**DOMANDE DI STUDIO**
1) Modifica il passo del testo su Margaret Thatcher che inizia con "Tra il 1943" e termina con "numerose personalità politiche.", riscrivendolo con "fisica" al posto di "chimica".
2) Stabilisci se ciascuna affermazione concorda con il testo su Margaret Thatcher, rispondendo sì o no e citando le parole decisive del testo: (a) Margaret Thatcher nacque a Grantham; (b) il soprannome "Iron lady" venne da un giornale americano; (c) a Oxford Margaret si laureò in legge.

**ESTRATTO DELLA PAGINA**
A cura di Cinzia Pacileo
Quando si pensa a Margaret Thatcher la prima cosa che viene in mente è sicuramente quel soprannome, “Iron lady”, scaturito da una felice definizione di un giornale russo, che ben fotografava la sua ferrea coerenza nelle ardue questioni politiche che dovette affrontare durante i suoi mandati alla guida del Regno Unito; ma ella ebbe un ruolo importante anche in un altro settore, ovvero quello beauty, e ciò non stupisce se si considera che Margaret fu la prima donna a ricoprire l’incarico di Primo Ministro di una nazione del mondo occidentale, e dunque una posizione di assoluto prestigio e potere ricoperta in precedenza da uomini.
Margaret si ritrovò dunque a dover adattare la sua immagine e il suo look non soltanto perché rappresentava l’intera nazione, ma anche perché doveva emanare autorità e credibilità in un contesto lavorativo quasi interamente composto da uomini, e nei confronti di una popolazione abituata ad essere guidata da uomini. Ricordiamo che siamo negli anni ’80, assolutamente cruciali per l’emancipazione femminile: in quel periodo sempre più donne iniziavano a svolgere professioni di prestigio e a ricoprire incarichi di potere, e dunque sorgeva il problema di essere prese sul serio nelle nuove vesti di donne in carriera. Margaret divenne primo ministro del Regno Unito nel 1979: ella può essere considerata dunque a tutti gli effetti una pioniera di quegli anni così importanti per la lotta alla parità dei sessi in ambito lavorativo. Ripercorriamo quindi insieme la sua vita, per poi dedicarci più attentamente al suo importantissimo apporto nel cosiddetto “power dressing”.
Margaret Hilda Roberts nacque il 13 ottobre 1925 a Grantham, nel Lincolnshire, una contea inglese situata nella regione delle Midlands orientali. La sua famiglia, composta dai due genitori Alfred e Beatrice, e da una sorella, ebbe un rilevante peso nella formazione delle convinzioni politiche della piccola Margaret: essi crebbero le loro due figlie gestendo umilmente una drogheria, e tramite la religione metodista, che praticavano, insegnarono loro a prendersi a cura l’un l’altro, nonché a non voltarsi dinanzi ai problemi etici e politici della società di cui facevano parte. Inoltre papà Alfred era un local counselor a Grantham, e si confrontava spesso con la figlia sui problemi quotidiani.
Tra il 1943 e il 1947 Margaret frequentò il Somerville college dell’Università di Oxford, laureandosi in chimica: già in questa fase iniziò a interessarsi di politica, come dimostra la sua elezione a Presidente di un’associazione studentesca universitaria, incarico che le consentì di entrare in contatto con numerose personalità politiche.

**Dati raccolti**
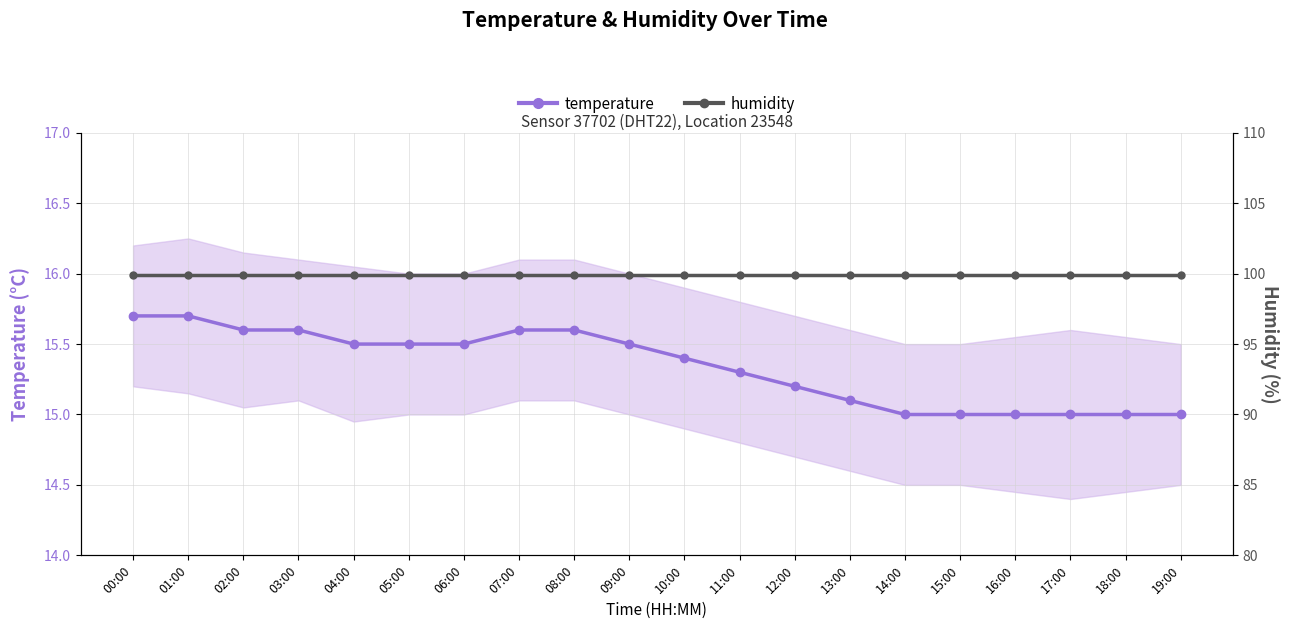

What position from the right is 01:00?

19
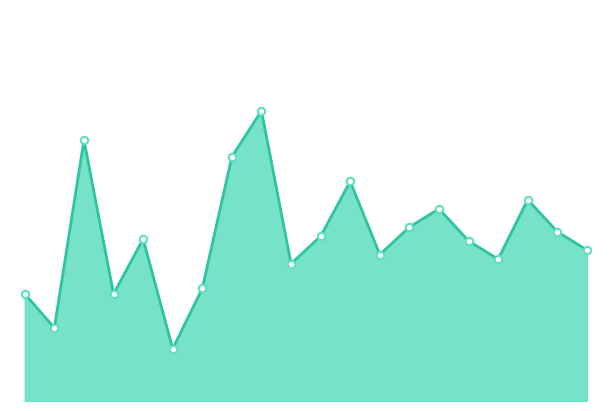

Is this an area chart (filled region under the line)?

Yes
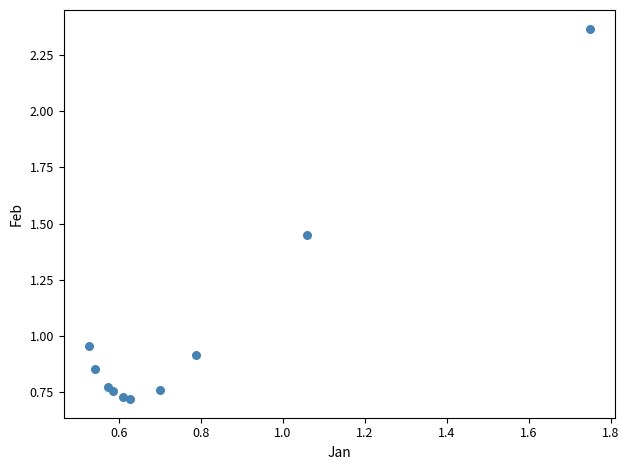

What is the range of X values (max minus min)?

1.2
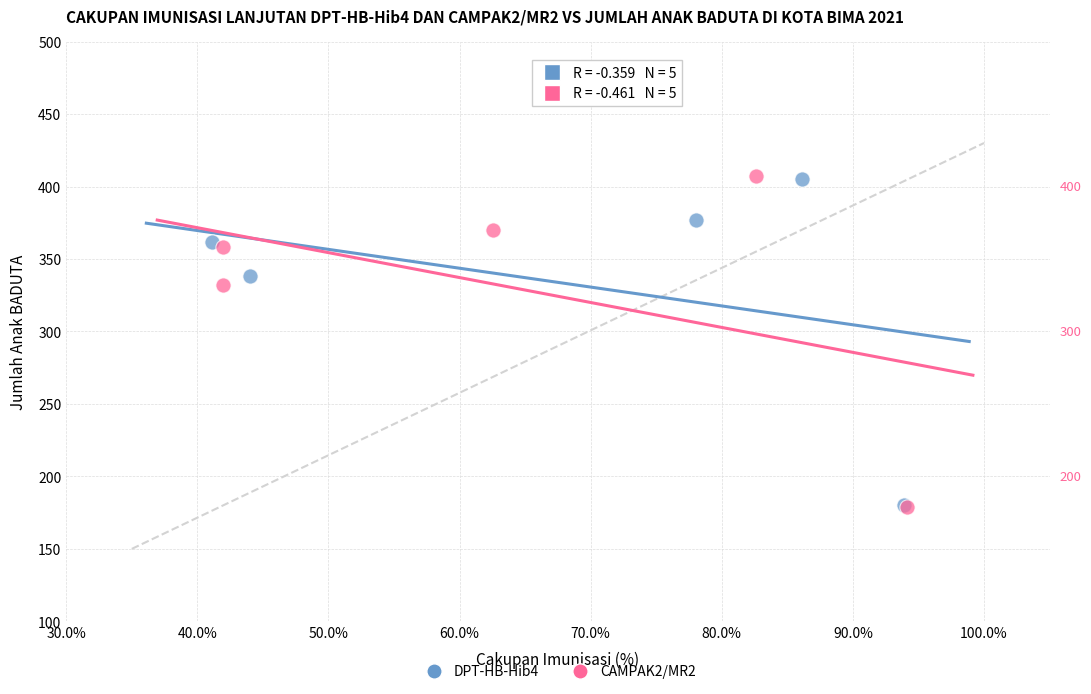

Which series has the largest Y range (max minus min)?

CAMPAK2/MR2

**ESERCIZI SVOLTI**
1)
Tra il 1943 e il 1947 Margaret frequentò il Somerville college dell’Università di Oxford, laureandosi in fisica: già in questa fase iniziò a interessarsi di politica, come dimostra la sua elezione a Presidente di un’associazione studentesca universitaria, incarico che le consentì di entrare in contatto con numerose personalità politiche.

2)
(a) Sì: "nacque il 13 ottobre 1925 a Grantham".
(b) No: "scaturito da una felice definizione di un giornale russo".
(c) No: "laureandosi in chimica".